TASK DETAILS:
Rewrite the lines that begin at the one holding "kingdom: Plantae" and stop after the one holding "scientific name: Eurybia hemispherica", switching "scientific name" to "Latin name" and leaving everything else unchanged. Give only those lines.

------ DATASET CONTENT ------

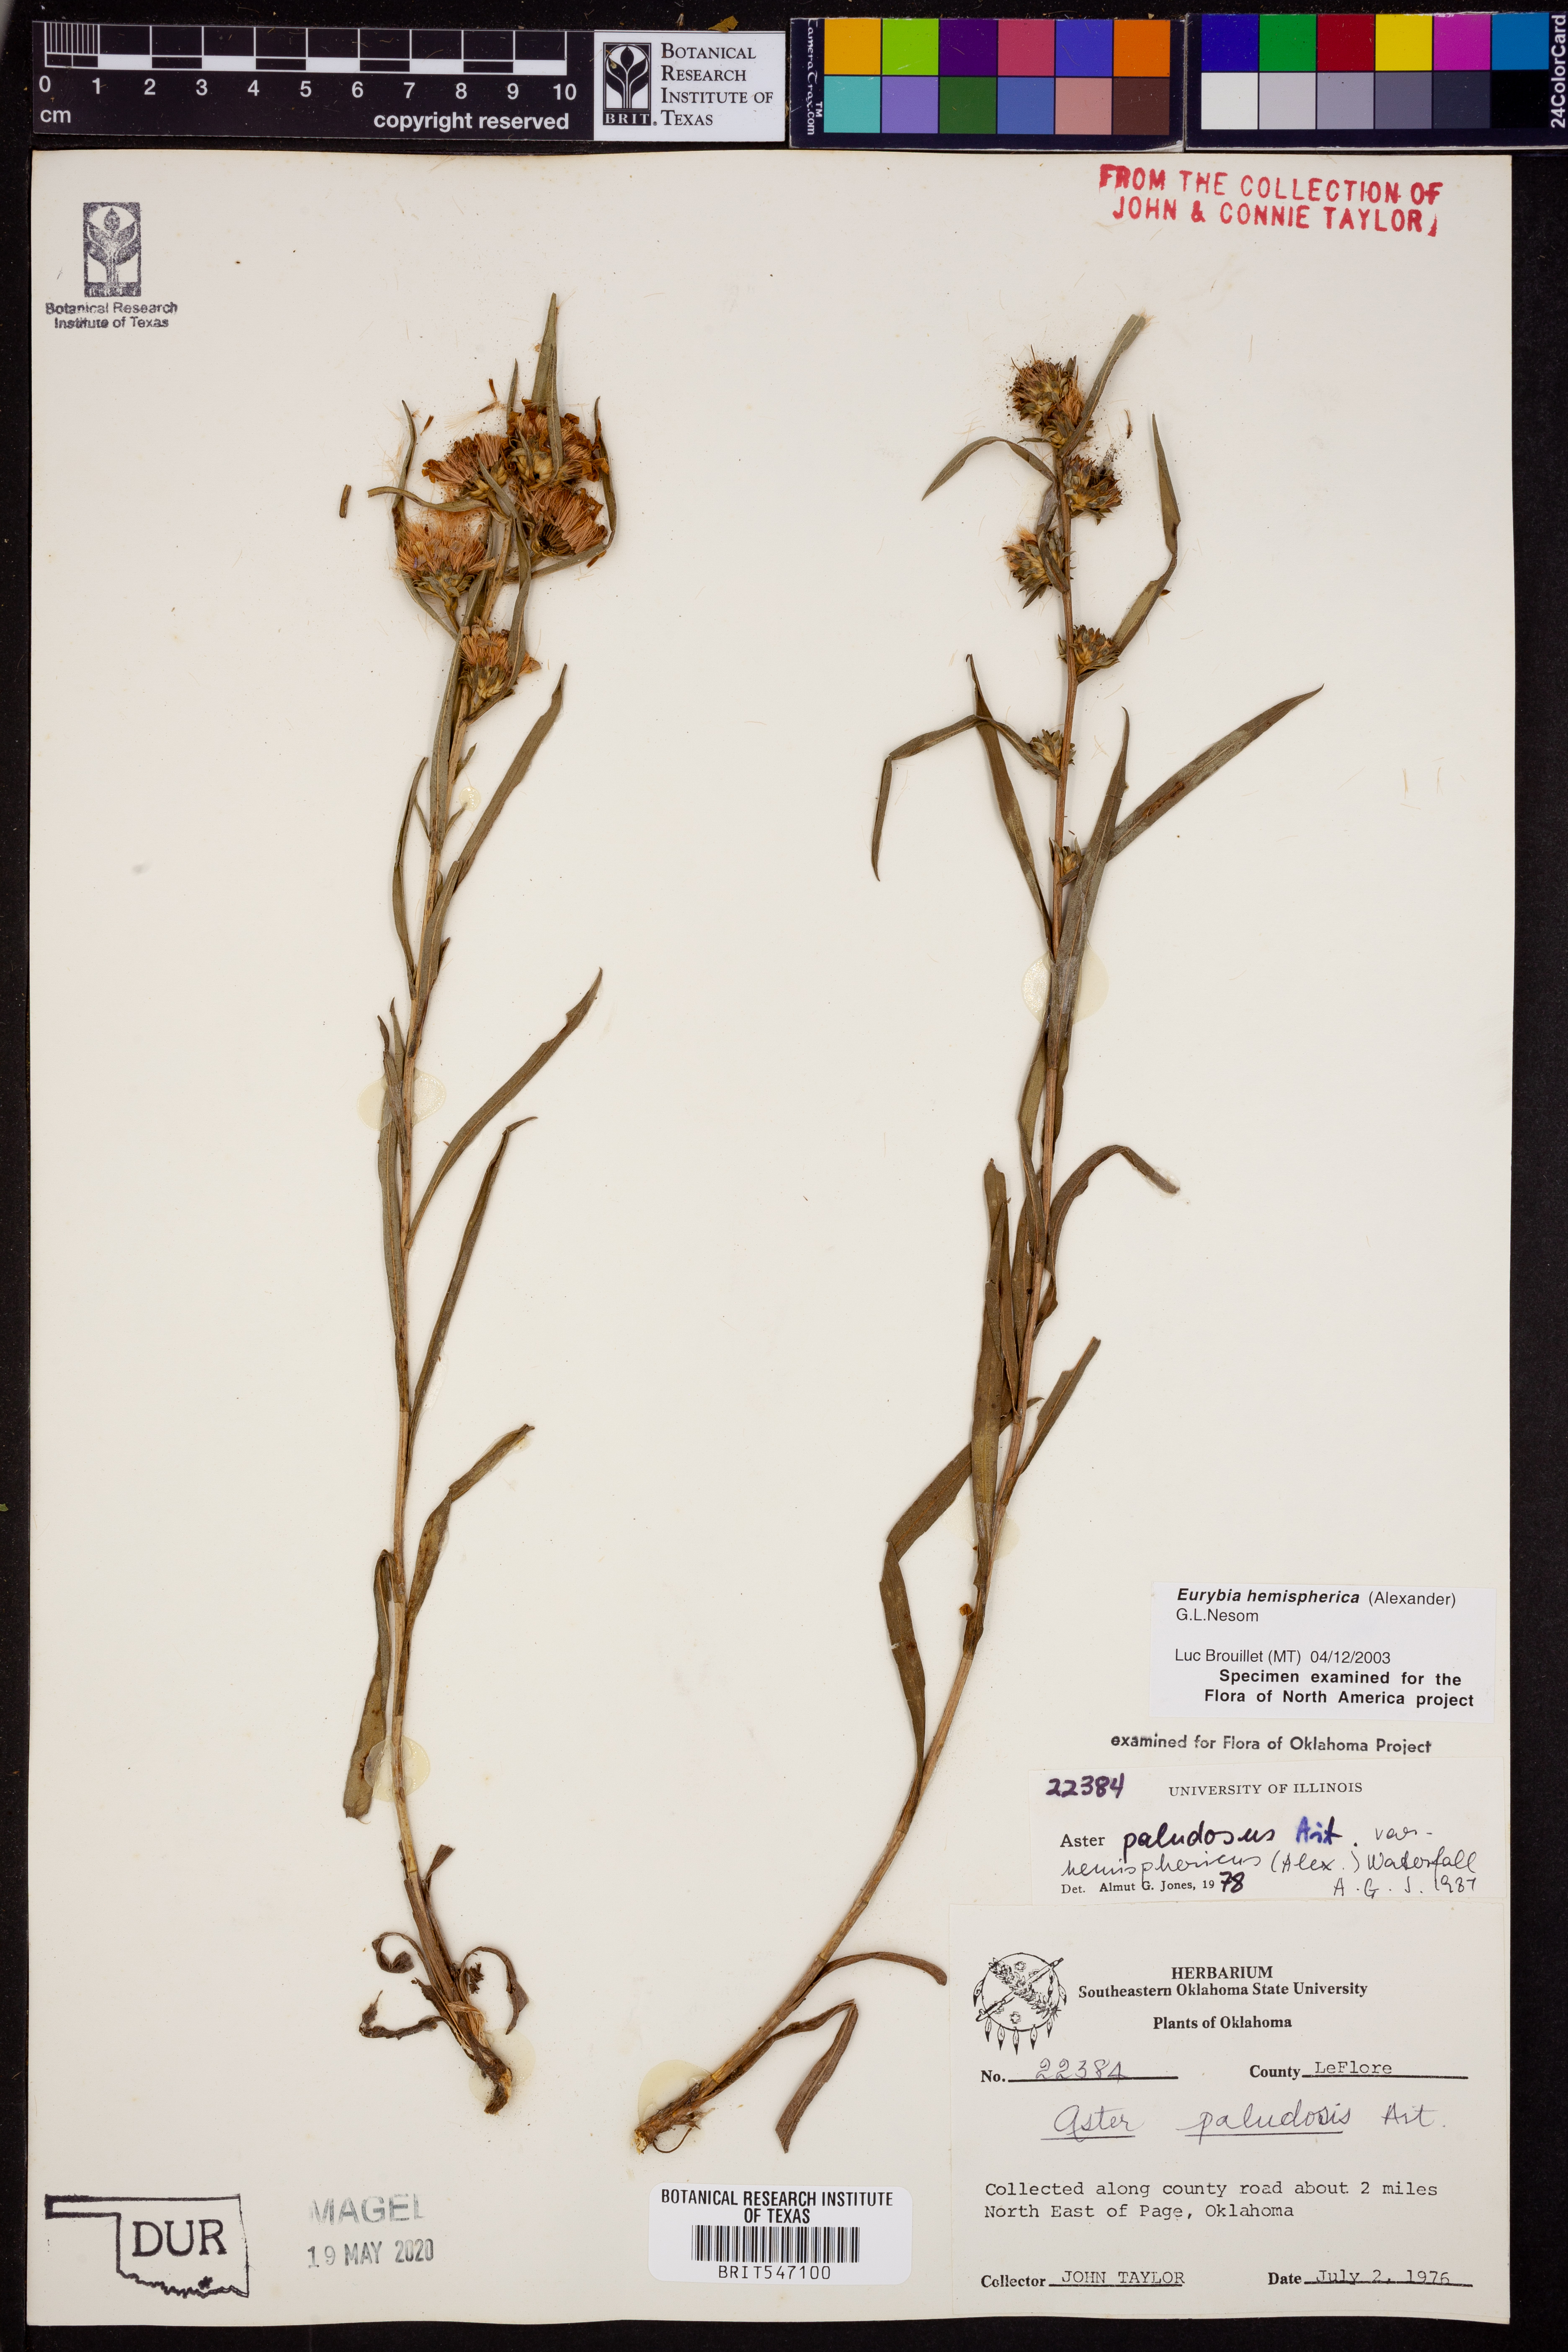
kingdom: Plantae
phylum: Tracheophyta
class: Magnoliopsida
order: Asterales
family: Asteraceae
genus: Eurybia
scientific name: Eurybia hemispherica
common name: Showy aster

------
------ DATASET CONTENT ------

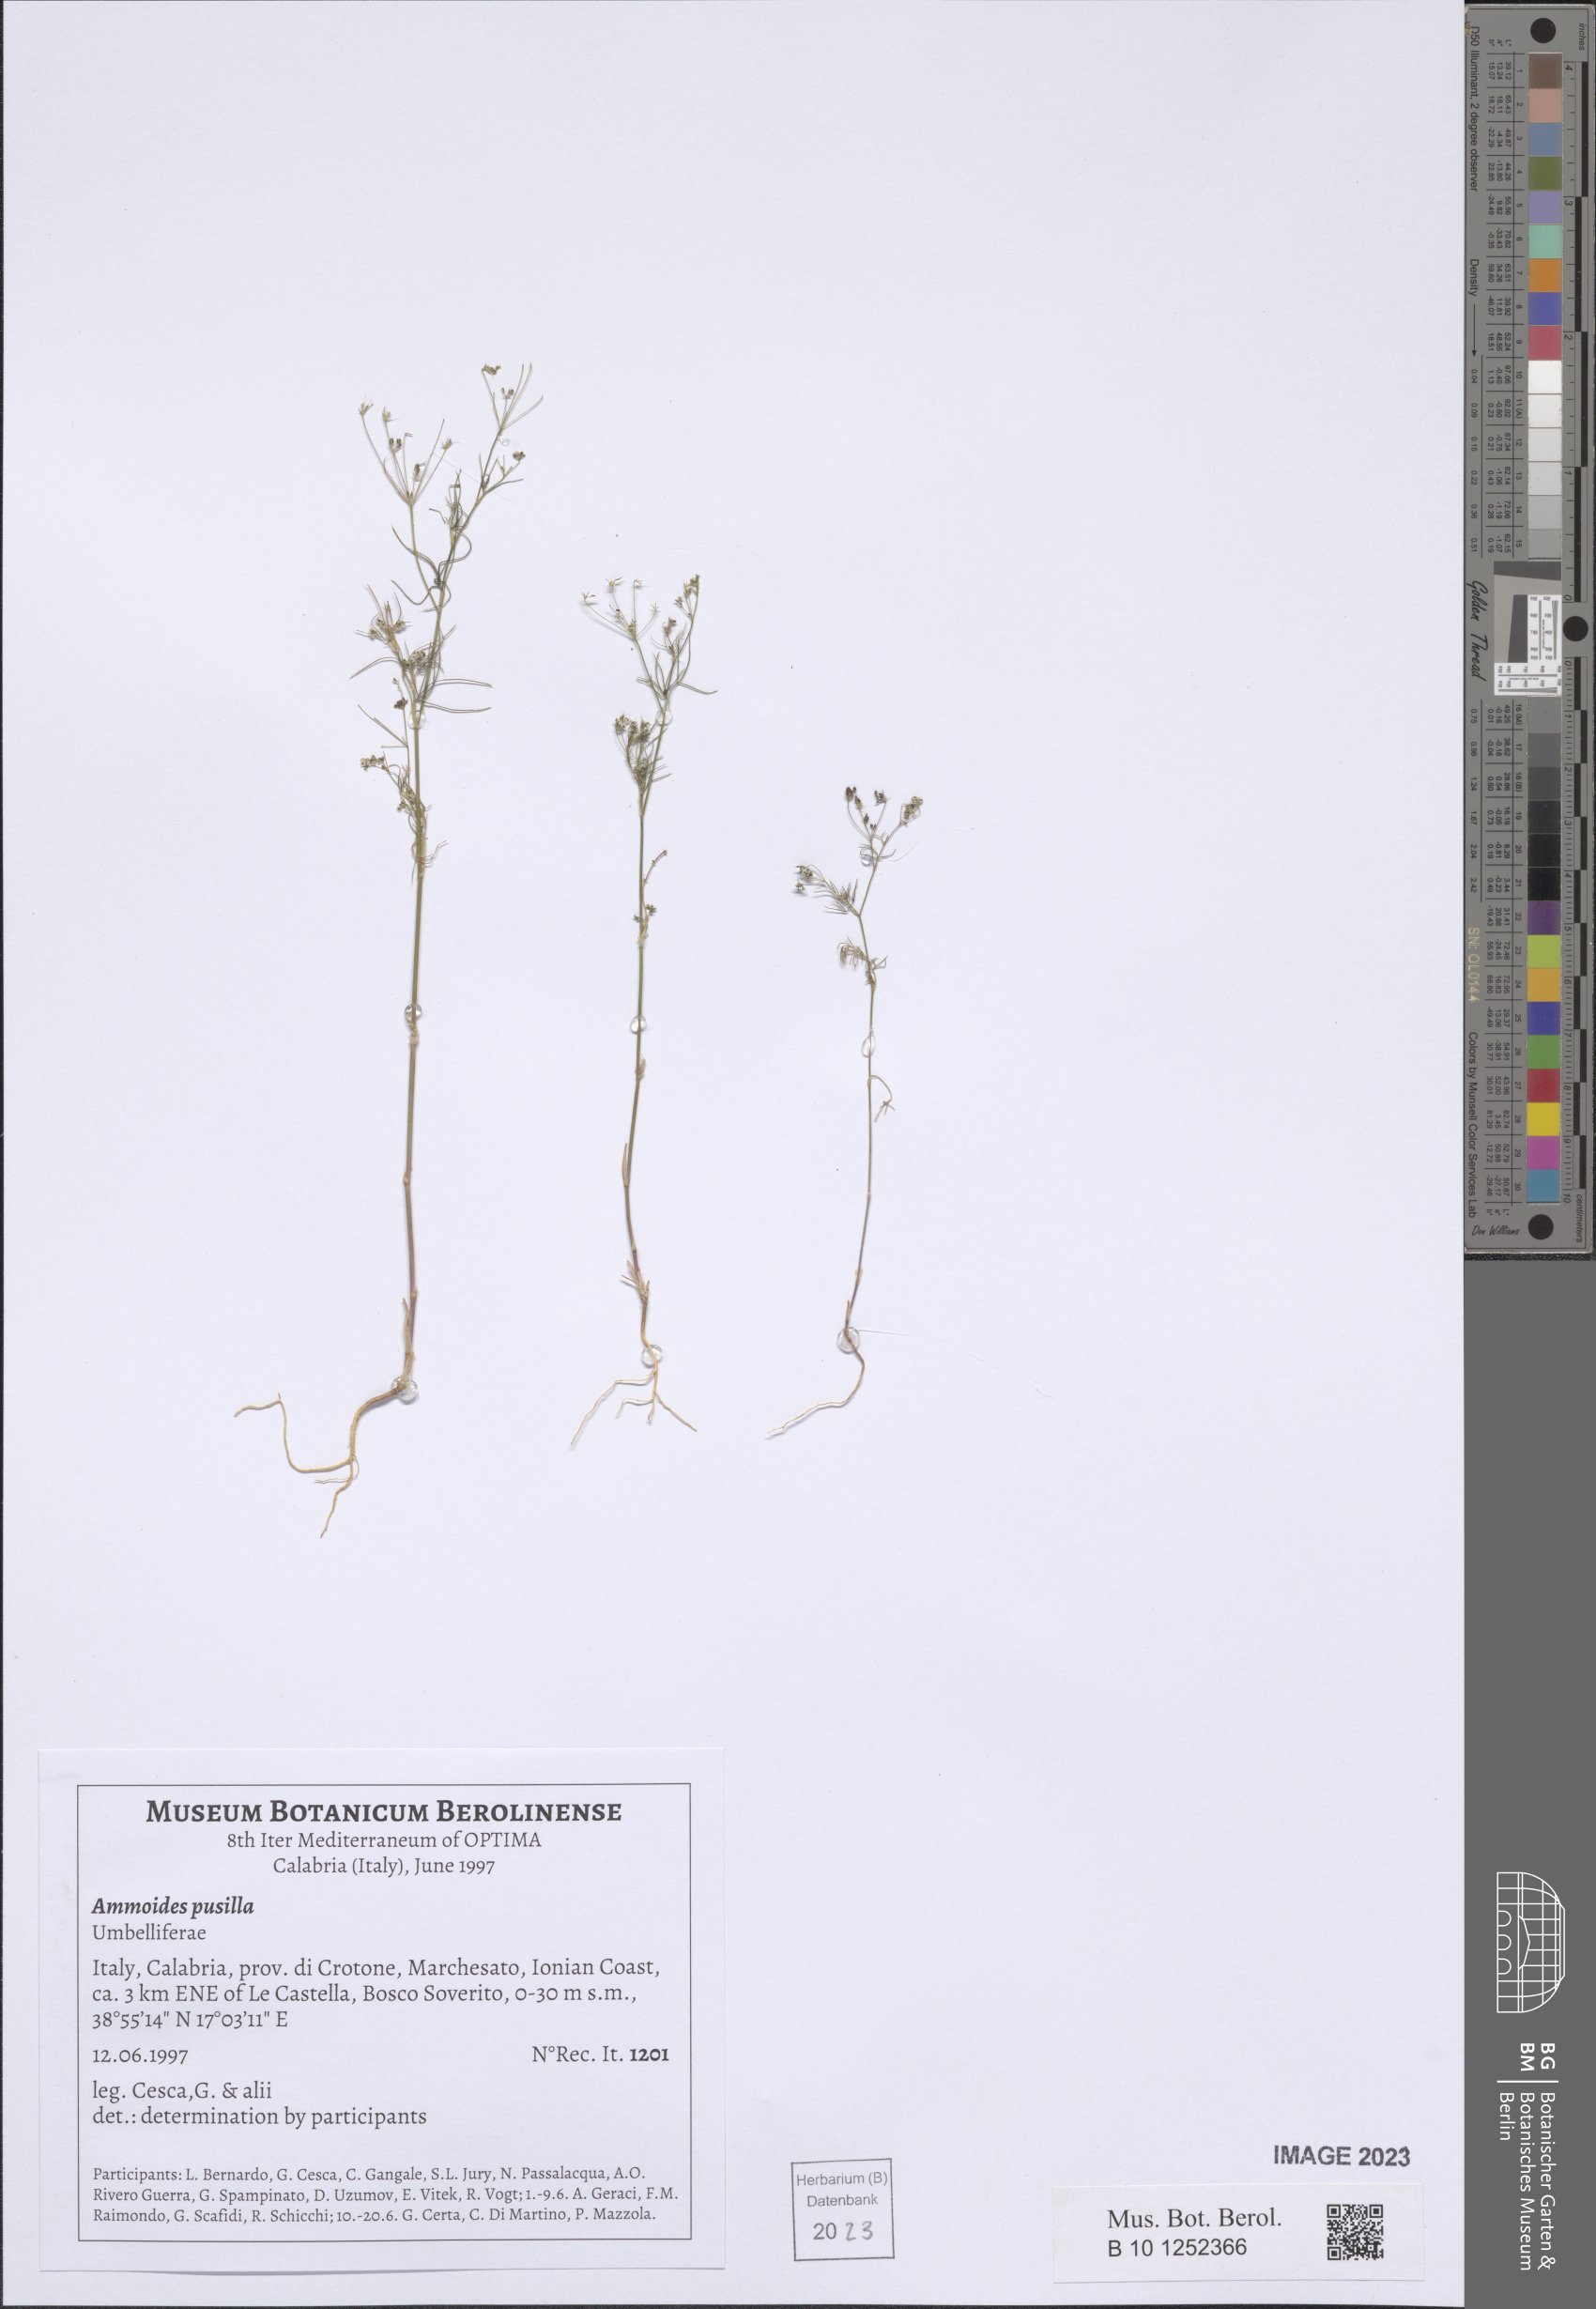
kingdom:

------
------ DATASET CONTENT ------

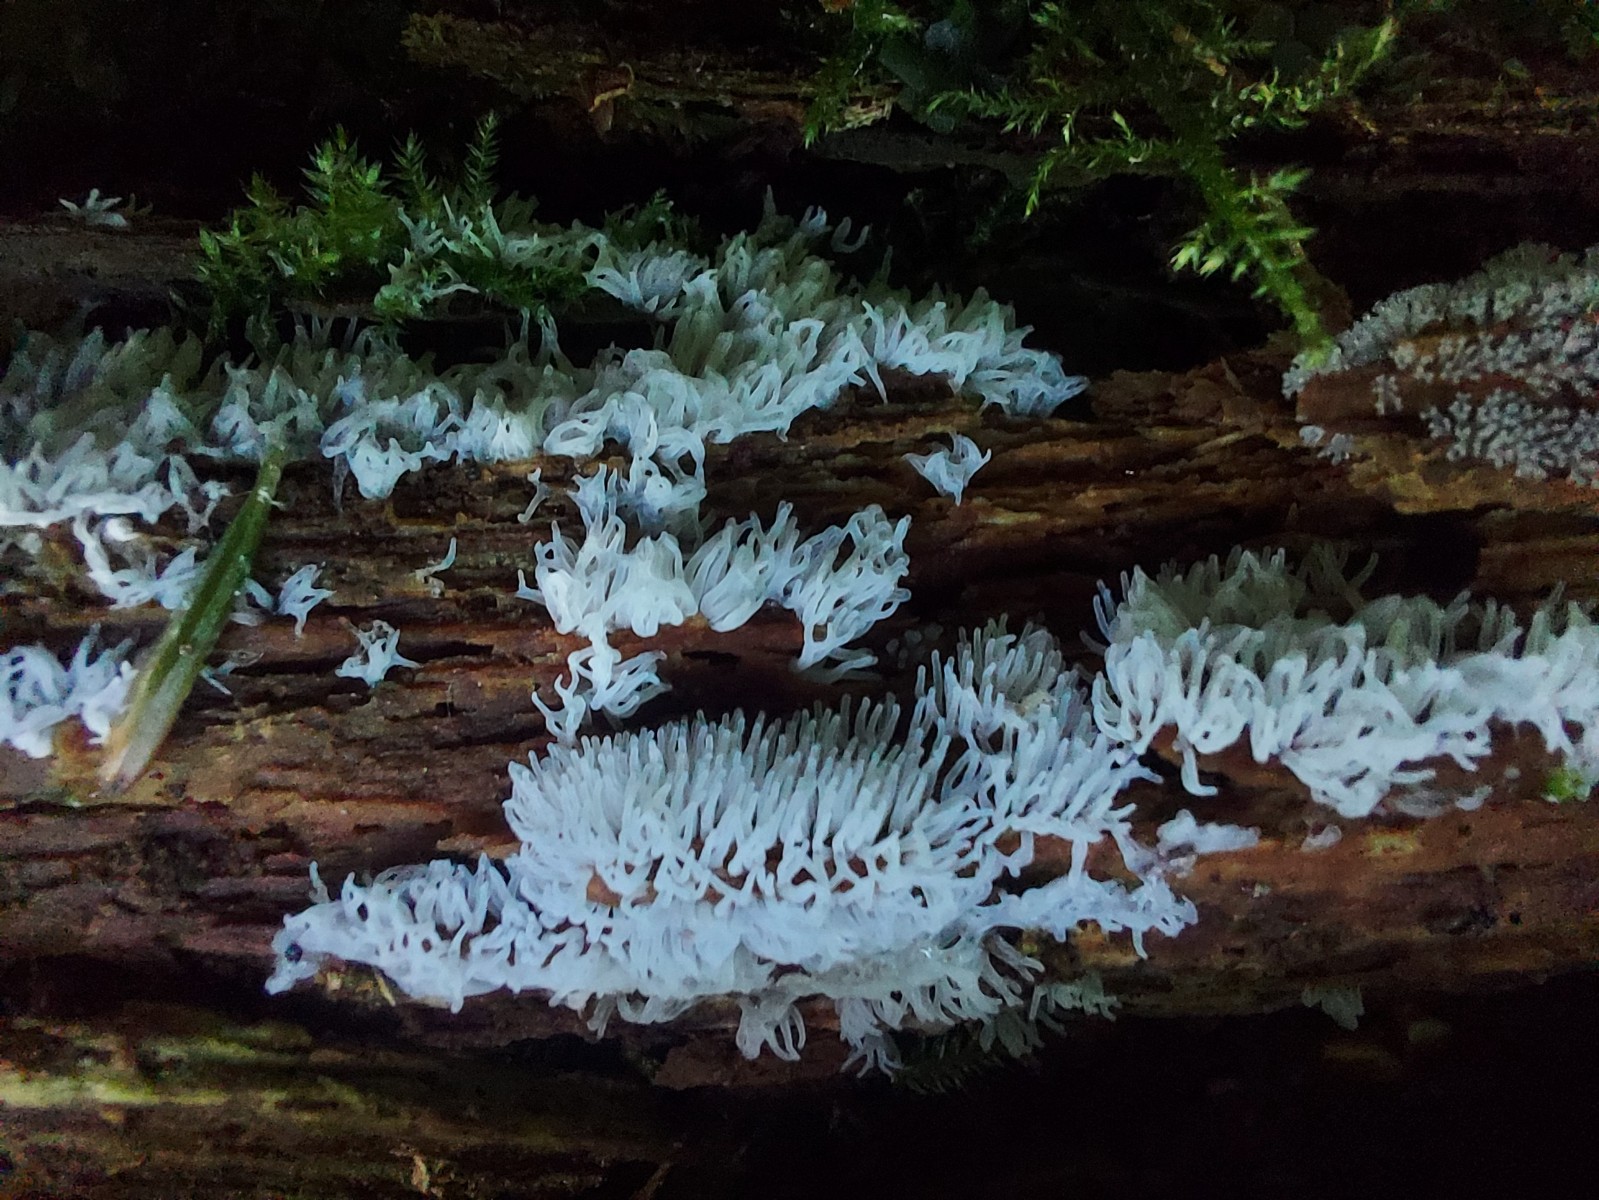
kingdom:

------

OUTPUT:
kingdom: Plantae
phylum: Tracheophyta
class: Magnoliopsida
order: Asterales
family: Asteraceae
genus: Eurybia
Latin name: Eurybia hemispherica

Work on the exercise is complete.